* [What is needed] Looking at the records below, say how many lines contain "segments". Nothing else belongs in the answer.

* [Supplied material]
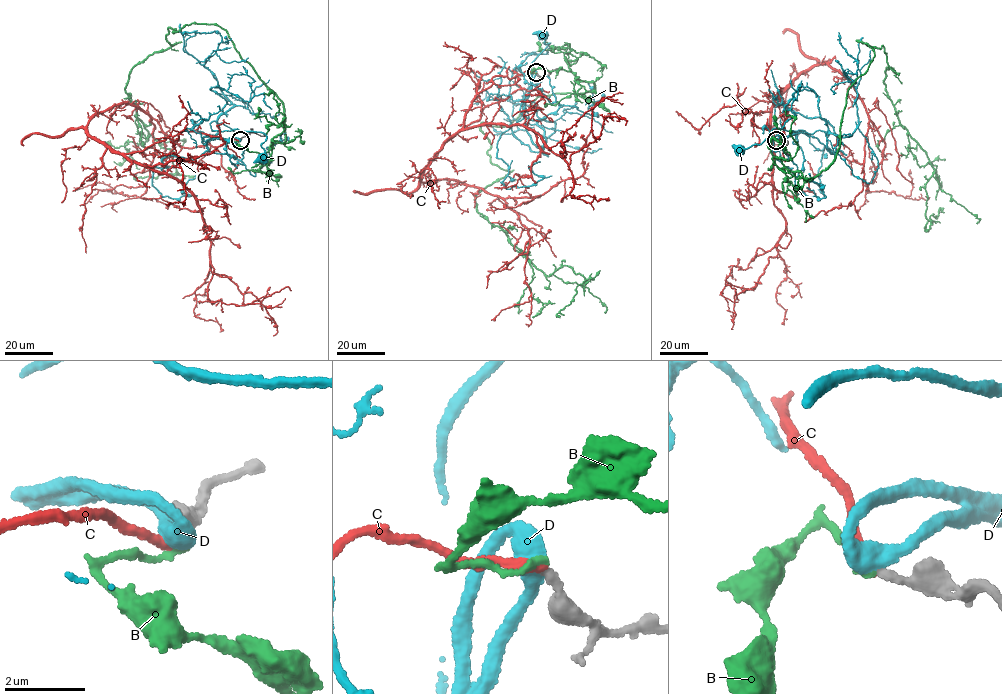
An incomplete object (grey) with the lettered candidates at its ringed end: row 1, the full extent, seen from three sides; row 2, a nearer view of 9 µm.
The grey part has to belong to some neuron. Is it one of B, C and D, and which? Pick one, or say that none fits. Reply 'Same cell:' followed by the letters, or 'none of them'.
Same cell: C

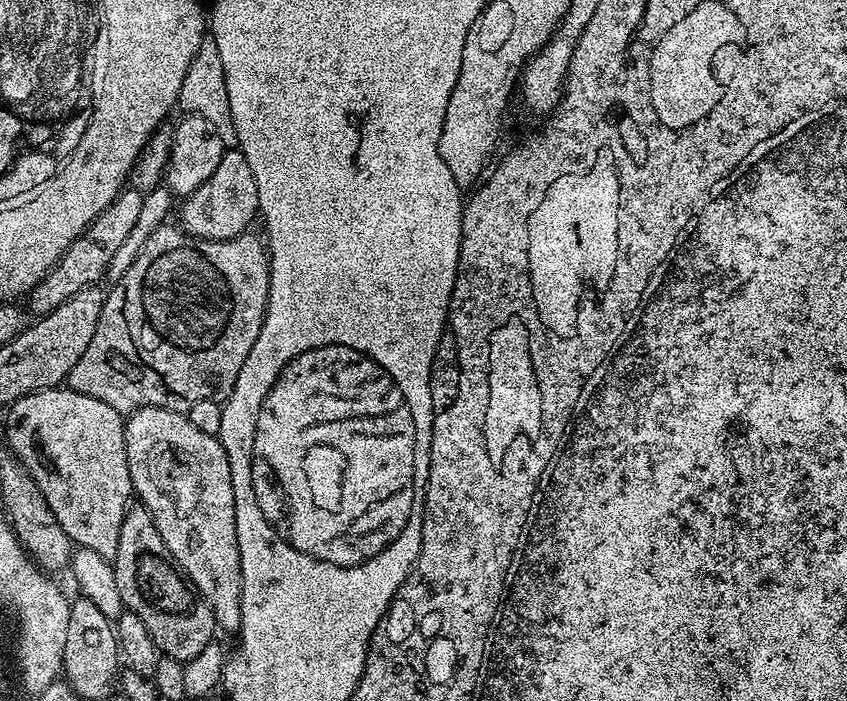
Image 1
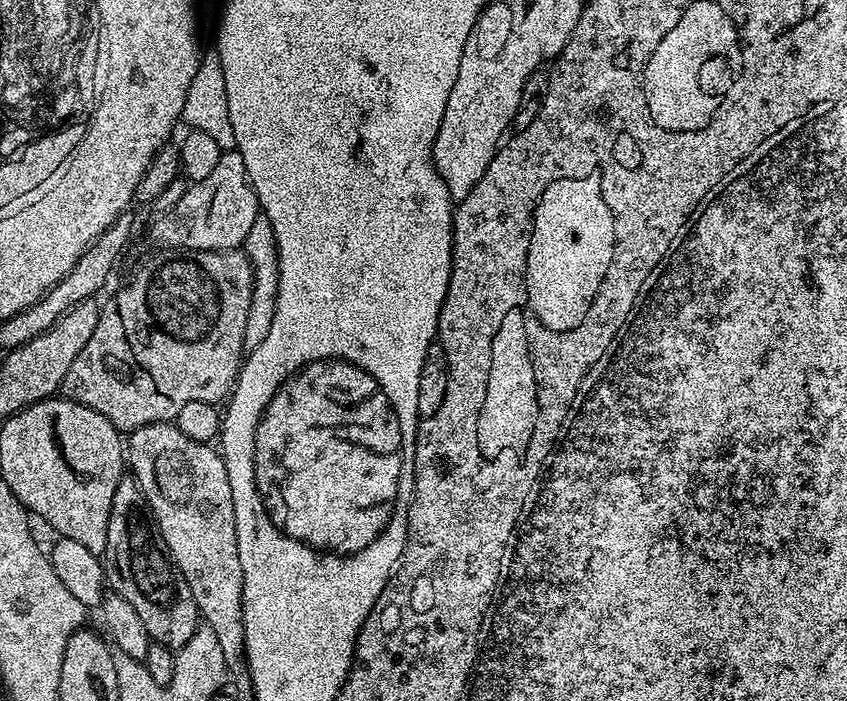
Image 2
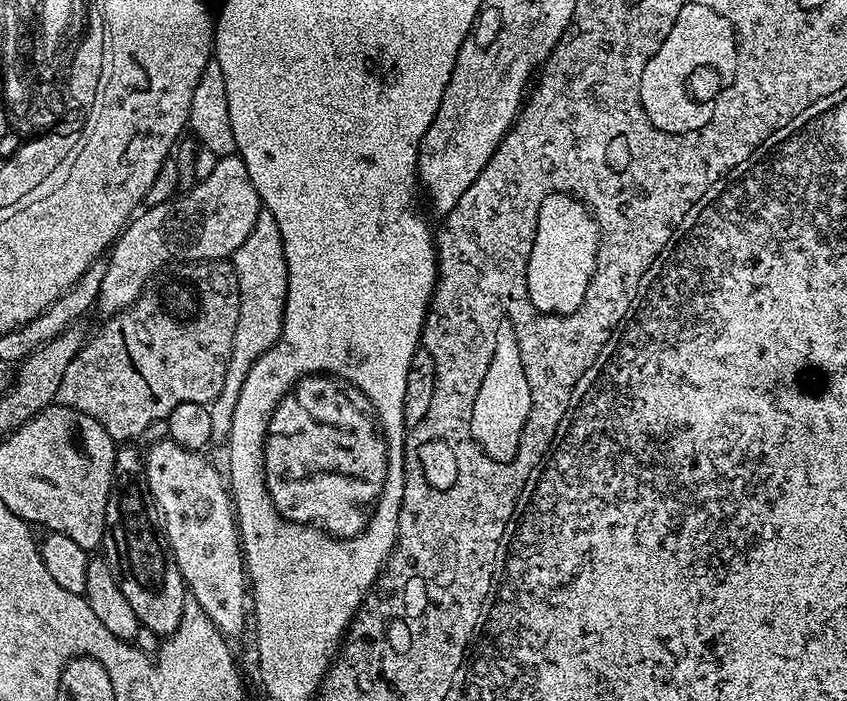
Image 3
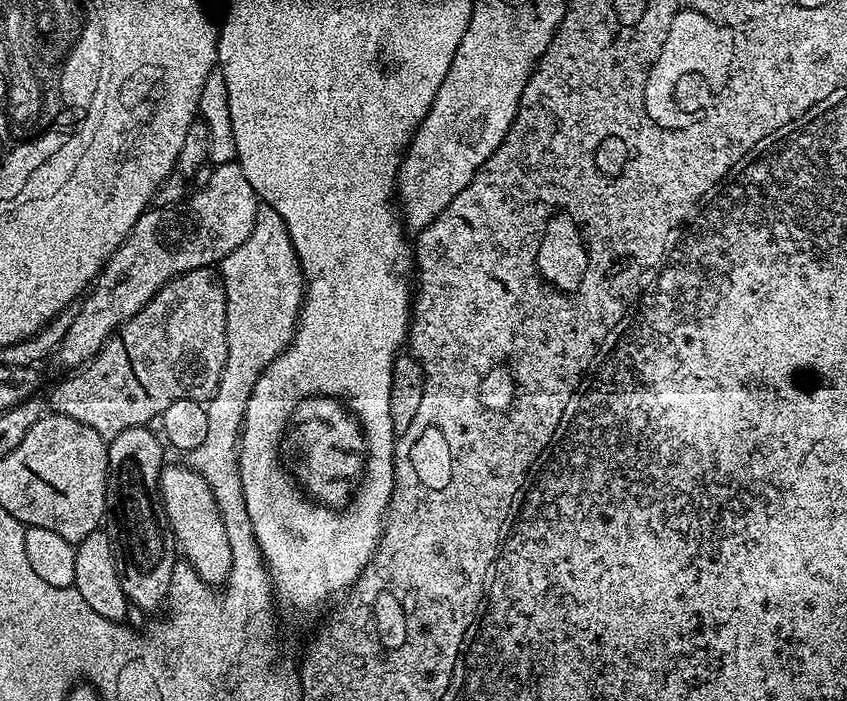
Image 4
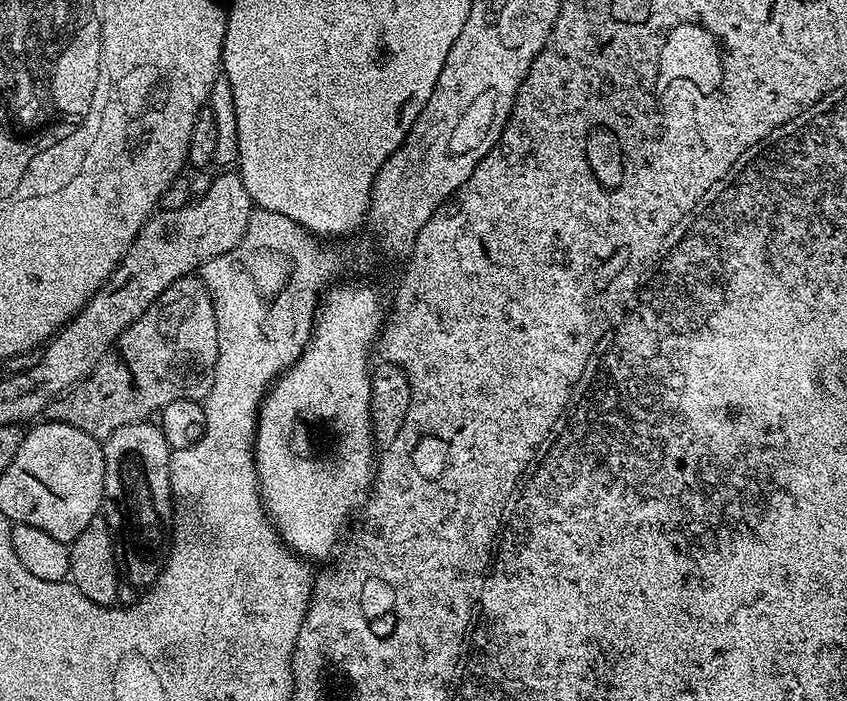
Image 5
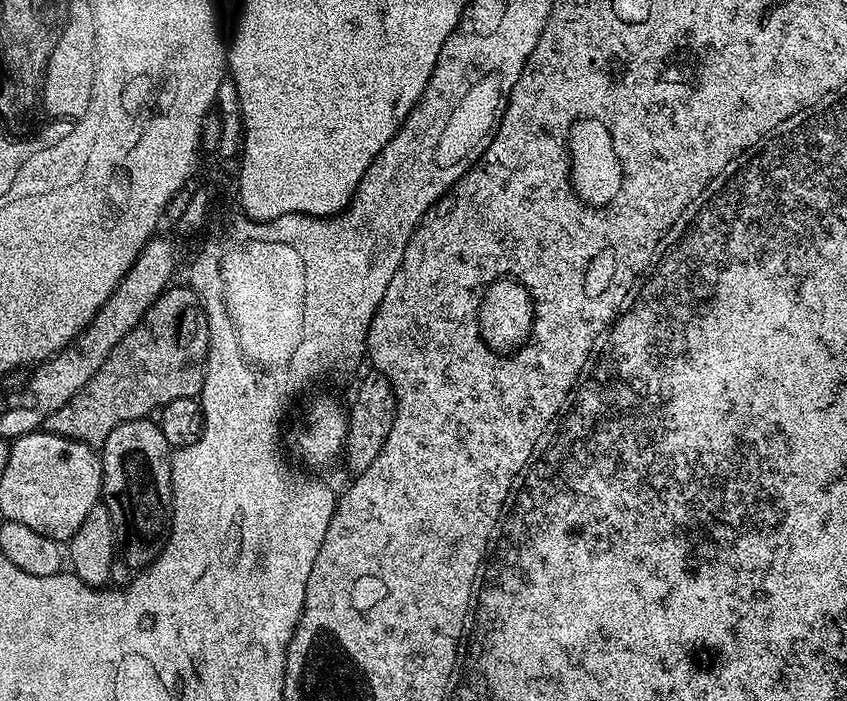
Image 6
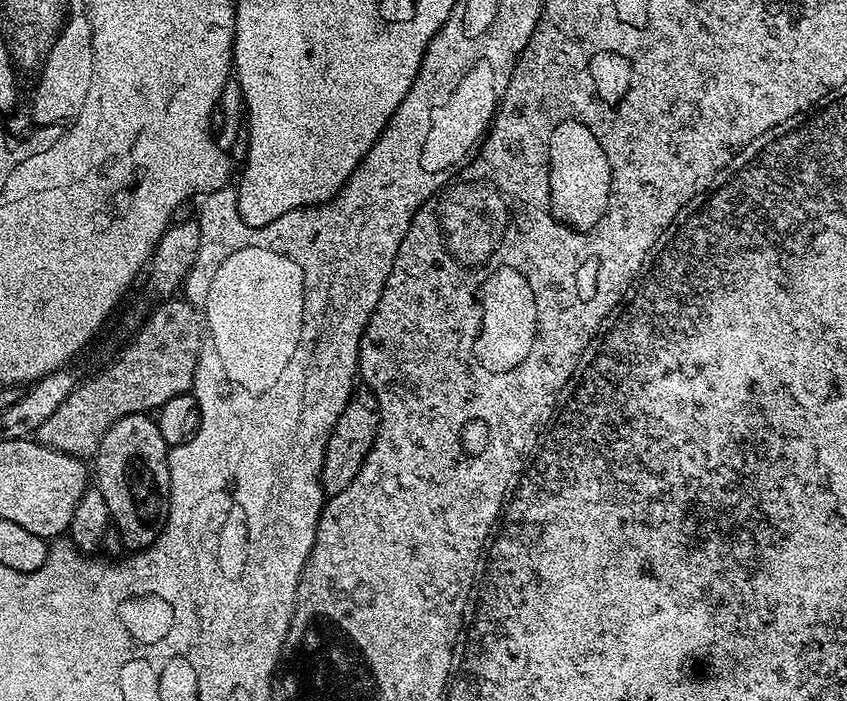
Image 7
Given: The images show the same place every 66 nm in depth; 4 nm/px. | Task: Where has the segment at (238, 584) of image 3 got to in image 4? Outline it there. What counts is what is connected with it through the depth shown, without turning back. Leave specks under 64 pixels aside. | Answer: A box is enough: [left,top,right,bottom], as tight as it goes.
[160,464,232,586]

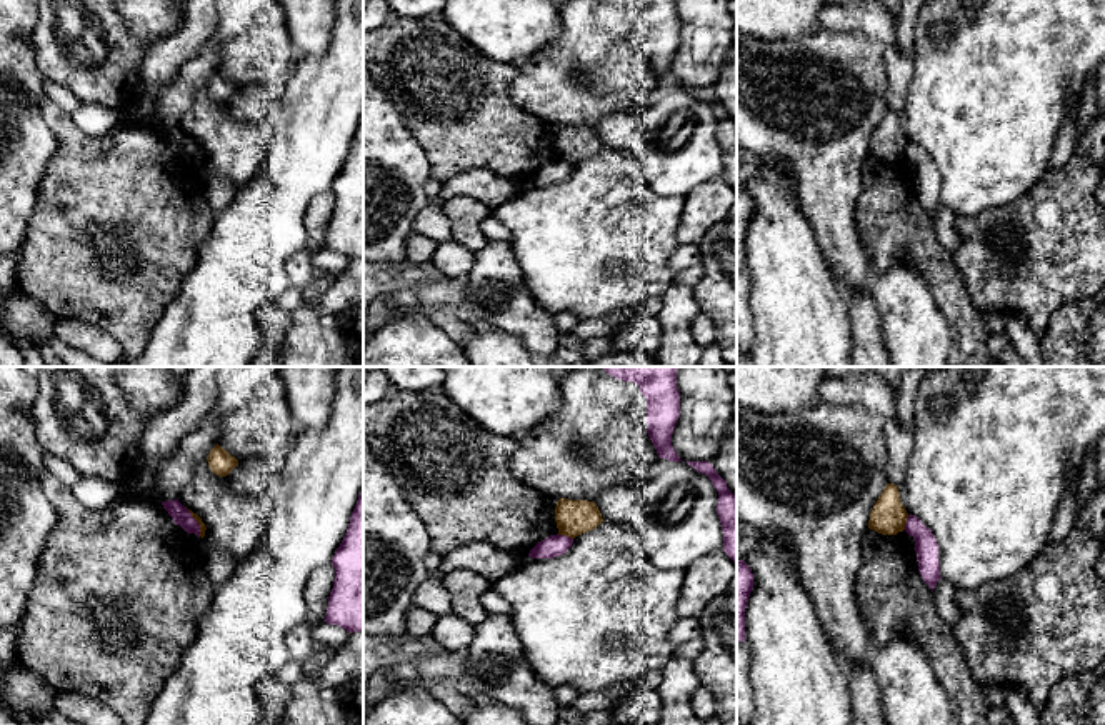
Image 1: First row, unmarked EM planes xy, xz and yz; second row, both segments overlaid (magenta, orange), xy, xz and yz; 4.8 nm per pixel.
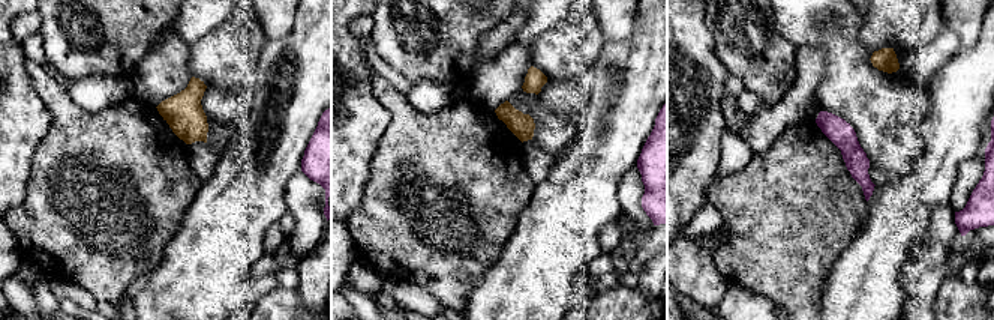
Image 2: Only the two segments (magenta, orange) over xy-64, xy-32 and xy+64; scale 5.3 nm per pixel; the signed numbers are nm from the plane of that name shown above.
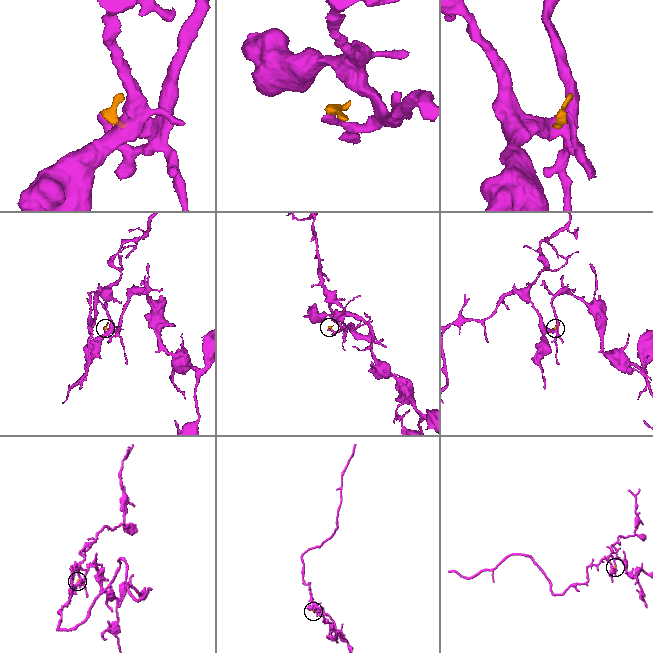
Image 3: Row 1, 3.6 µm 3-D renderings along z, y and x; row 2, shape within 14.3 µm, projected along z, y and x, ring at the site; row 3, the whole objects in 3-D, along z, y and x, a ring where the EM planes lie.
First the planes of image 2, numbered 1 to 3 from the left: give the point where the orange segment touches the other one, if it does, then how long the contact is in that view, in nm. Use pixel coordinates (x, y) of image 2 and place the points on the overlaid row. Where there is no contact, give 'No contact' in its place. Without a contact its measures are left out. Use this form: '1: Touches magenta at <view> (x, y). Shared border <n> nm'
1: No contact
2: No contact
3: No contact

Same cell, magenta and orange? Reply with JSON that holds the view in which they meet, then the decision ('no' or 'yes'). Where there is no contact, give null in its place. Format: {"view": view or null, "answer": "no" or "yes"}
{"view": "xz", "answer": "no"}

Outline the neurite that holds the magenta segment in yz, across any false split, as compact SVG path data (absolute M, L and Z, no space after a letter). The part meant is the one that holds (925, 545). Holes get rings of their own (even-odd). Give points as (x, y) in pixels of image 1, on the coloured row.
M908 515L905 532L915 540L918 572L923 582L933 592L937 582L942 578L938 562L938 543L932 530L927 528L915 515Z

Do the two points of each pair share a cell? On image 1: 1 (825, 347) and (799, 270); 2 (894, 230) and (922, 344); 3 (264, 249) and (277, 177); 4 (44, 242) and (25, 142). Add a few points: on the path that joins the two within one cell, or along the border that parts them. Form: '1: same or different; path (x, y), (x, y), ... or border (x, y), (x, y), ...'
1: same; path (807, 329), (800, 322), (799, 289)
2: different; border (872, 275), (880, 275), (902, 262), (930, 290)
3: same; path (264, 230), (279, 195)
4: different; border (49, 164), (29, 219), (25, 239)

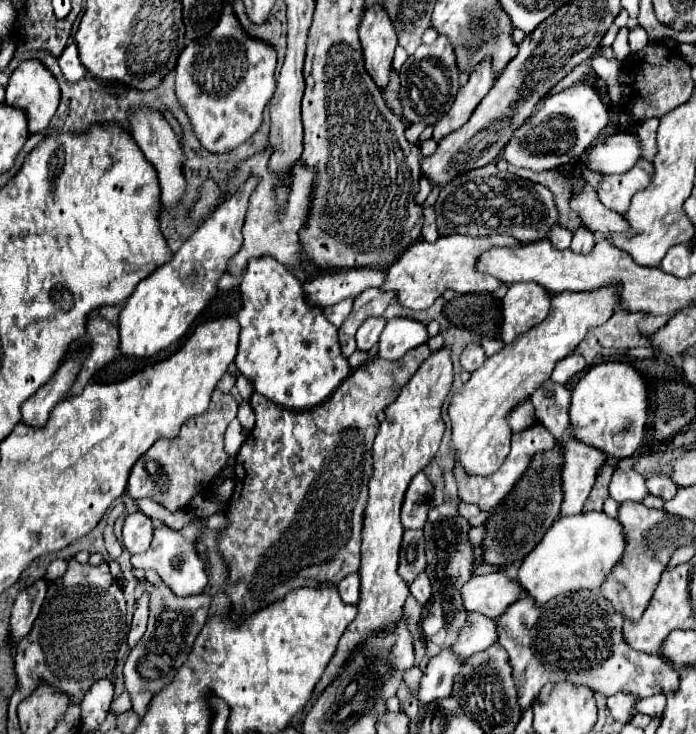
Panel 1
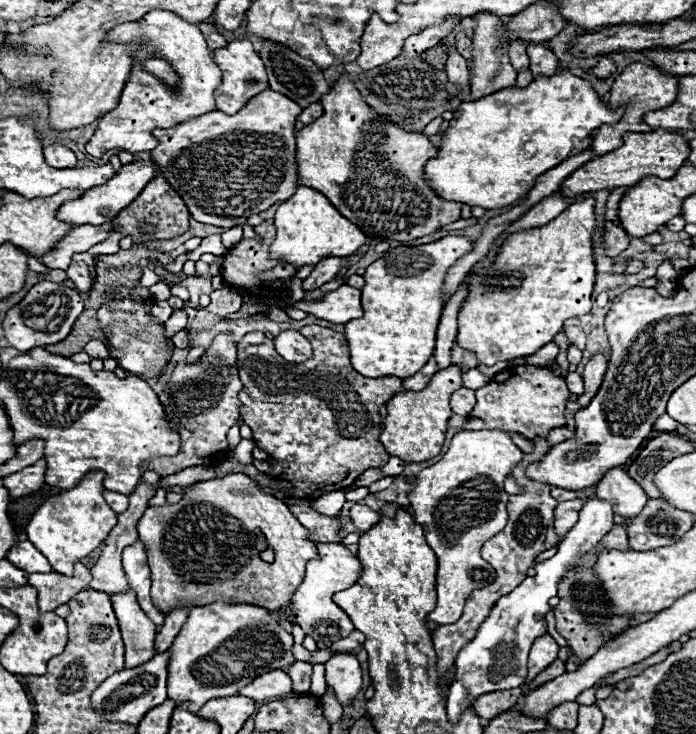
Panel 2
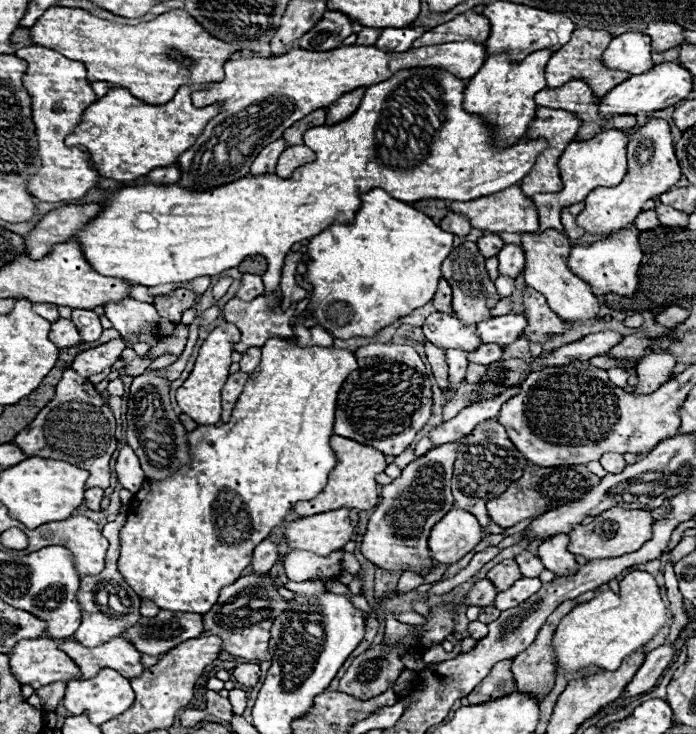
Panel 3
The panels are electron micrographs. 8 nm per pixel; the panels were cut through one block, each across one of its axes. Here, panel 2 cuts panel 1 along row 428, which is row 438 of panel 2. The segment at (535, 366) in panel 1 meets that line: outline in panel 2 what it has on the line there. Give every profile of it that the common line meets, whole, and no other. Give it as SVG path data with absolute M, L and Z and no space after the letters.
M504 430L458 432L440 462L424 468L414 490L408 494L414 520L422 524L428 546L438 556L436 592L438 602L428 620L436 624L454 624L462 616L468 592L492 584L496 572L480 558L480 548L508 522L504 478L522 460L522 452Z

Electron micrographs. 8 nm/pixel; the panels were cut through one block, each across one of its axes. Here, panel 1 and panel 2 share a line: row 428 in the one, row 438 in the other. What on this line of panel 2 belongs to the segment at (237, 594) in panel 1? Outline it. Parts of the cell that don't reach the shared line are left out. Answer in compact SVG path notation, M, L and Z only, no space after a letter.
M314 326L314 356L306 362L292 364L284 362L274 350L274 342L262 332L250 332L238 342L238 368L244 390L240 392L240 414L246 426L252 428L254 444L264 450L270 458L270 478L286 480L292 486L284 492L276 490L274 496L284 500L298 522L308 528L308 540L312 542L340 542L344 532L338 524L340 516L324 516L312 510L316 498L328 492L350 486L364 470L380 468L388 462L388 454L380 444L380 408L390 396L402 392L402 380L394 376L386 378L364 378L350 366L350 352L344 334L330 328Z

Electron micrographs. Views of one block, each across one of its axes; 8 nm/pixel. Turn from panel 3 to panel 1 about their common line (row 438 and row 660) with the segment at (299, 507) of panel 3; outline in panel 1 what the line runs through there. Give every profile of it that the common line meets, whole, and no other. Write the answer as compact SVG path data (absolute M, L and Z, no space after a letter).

* [Answer to this problem] 2